_Задание A_:
Ответьте на вопросы по форумному обсуждению:
(i) В чем, согласно обсуждению, заключается прием навешивания ярлыков?
(ii) После какого слова, по мнению Юрки, логичнее поставить слово «похабный»?
(iii) Кто, согласно обсуждению, попросил прощения перед отцом студента?
_Задание B_: Перечислите все фамилии людей, которые упоминаются в форумном обсуждении.
_Задание C_: Продолжите форумное обсуждение: напишите текст, который следует за последним пунктом о Мирзаеве и Толокно.

━━ Текст

Еще один прием - навешивание ярлыков. Заключается он в том, что на жертву манипуляции или на объект критики навешивают оценочные эпитеты с остро негативным значением. Пример.  

> *Шалавы* из Pussy Riot

 
В случае же с аудиторией менее вдумчивой — более результативным может  оказаться переход на личности, высмеивание оппонента, ответное  наклеивание ярлыков и т. п.  

> А под шумок только ты кликушествуешь.

    
p.s. А огромный нарисованный на мосту член, эрректирующий на здание ФСБ (даже по ТВ показывали), это по меньшей мере очень оригинально. ))

----------


## Юрка

> Кончено нужно убрать этот *похабный* поклеп... 
> p.s. А огромный нарисованный на мосту член, эрректирующий на здание ФСБ (даже по ТВ показывали), это по меньшей мере очень *оригинально*. ))

 Слово похабный логичнее поставить после слова член.
Думаю, здесь явно умышленно применен демагогический трюк (сам поставь себе номер) по подмене понятий, когда чёрное называют белым и наоборот. Глазунов о группе "война".

----------


## Юрка

> 

 Эти твои надписи - это не вся правда. Поэтому они - не правда.
1. Мирзаев защищал честь девушки (цель позитивная). Толокно старалась задеть чувства людей (цель изначально негативная). 
3. Убийство не было целью Мирзаева. Толокно сделала именно то, что хотела.
4. Мирзаев - единственный, кто пытался помочь студенту, когда тот упал. Толокно не пытается исправить последствия своих действий и продолжает улыбаться и сжимать кулачки.
5. Мирзаев попросил прощения перед отцом студента. Толокно прощения не просила.

━━━━
━━ Исходные данные

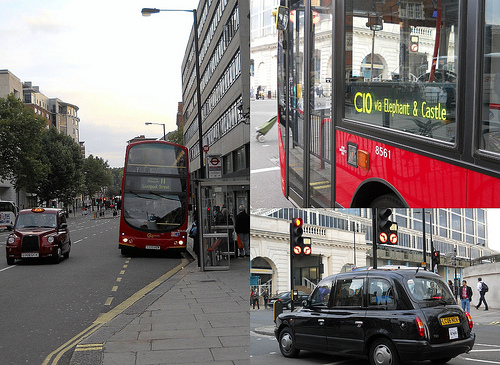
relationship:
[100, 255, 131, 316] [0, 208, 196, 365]
lines on city street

━━━━

_Ответ A_:
(i) На жертву манипуляции или на объект критики навешивают оценочные эпитеты с остро негативным значением.
(ii) После слова «член».
(iii) Мирзаев.

_Ответ B_: Глазунов, Мирзаев, Толокно.

_Ответ C_:
6. Лучше сравнить сроки, которые даст суд, а не которые просит прокурор.

----------


## dondublon

> 1. Мирзаев защищал честь девушки (цель позитивная). Толокно старалась задеть чувства людей (цель изначально негативная). 
> 3. Убийство не было целью Мирзаева. Толокно сделала именно то, что хотела.
> 4. Мирзаев - единственный, кто пытался помочь студенту, когда тот упал. Толокно не пытается исправить последствия своих действий и продолжает улыбаться и сжимать кулачки.
> 5. Мирзаев попросил прощения перед отцом студента. Толокно прощения не просила.
> 6. Лучше сравнить сроки, которые даст суд, а не которые просит прокурор.

 Охренеееть.
1. Когда говорят про "защиту чести девушки" - обычно подразумевают защиту от изнасилования или соблазнения.  Наехать игрушечной машинкой и сказать "прокачу" - это даже близко не посягательство на честь.
2. гм... а где же пункт 2?
3. А откуда ты знаешь? Проффесиональный спортсмен-драчун умеет наносить удары и просчитывать их последствия.
4. Ой ли? Вроде там еще люди были. Да и не верится как-то.
5. Мирзаев, как заведенный, твердит о своей невиновности, и "сколько можно экспертизы проводить?". А его друзья-горцы угрожали семье Агафоновых.
6. А пока что убийца так и не сидит.

----------


## mishau_

>> это не вся правда. Поэтому они - не правда 
Не та правда, что не вся правда, а та правда что вся неправда, правда?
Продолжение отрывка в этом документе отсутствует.